◆ **Work item**: From the records below, extract only the lines running from the line with "razones económicas y" to the line with "en insuffisance rénale termin", both lines included, reproducing them exactly.

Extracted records
---

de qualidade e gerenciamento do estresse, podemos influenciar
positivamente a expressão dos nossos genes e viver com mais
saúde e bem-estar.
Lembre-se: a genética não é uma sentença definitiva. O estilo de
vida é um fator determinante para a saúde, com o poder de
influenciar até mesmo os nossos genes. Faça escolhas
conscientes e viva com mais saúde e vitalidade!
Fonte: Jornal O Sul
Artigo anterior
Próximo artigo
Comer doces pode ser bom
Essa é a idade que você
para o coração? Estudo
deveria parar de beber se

---

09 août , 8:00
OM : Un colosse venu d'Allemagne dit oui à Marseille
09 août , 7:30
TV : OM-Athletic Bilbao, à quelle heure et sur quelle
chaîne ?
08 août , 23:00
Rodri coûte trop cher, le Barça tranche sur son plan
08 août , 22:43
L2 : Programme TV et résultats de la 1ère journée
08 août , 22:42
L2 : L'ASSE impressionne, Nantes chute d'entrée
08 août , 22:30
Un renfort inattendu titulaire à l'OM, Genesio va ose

---

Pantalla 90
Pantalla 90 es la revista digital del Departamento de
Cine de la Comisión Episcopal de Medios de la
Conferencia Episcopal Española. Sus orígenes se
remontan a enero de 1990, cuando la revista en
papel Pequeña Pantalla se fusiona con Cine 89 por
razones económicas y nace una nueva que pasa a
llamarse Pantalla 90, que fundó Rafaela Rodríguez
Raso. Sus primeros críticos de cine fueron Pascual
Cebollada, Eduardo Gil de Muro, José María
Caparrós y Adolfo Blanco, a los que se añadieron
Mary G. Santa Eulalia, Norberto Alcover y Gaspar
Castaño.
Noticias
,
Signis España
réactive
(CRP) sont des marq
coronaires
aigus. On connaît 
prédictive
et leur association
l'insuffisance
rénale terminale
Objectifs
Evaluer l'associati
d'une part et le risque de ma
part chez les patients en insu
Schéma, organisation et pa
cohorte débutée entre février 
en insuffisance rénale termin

---

◆ **Your solution**:
razones económicas y nace una nueva que pasa a
llamarse Pantalla 90, que fundó Rafaela Rodríguez
Raso. Sus primeros críticos de cine fueron Pascual
Cebollada, Eduardo Gil de Muro, José María
Caparrós y Adolfo Blanco, a los que se añadieron
Mary G. Santa Eulalia, Norberto Alcover y Gaspar
Castaño.
Noticias
,
Signis España
réactive
(CRP) sont des marq
coronaires
aigus. On connaît 
prédictive
et leur association
l'insuffisance
rénale terminale
Objectifs
Evaluer l'associati
d'une part et le risque de ma
part chez les patients en insu
Schéma, organisation et pa
cohorte débutée entre février 
en insuffisance rénale termin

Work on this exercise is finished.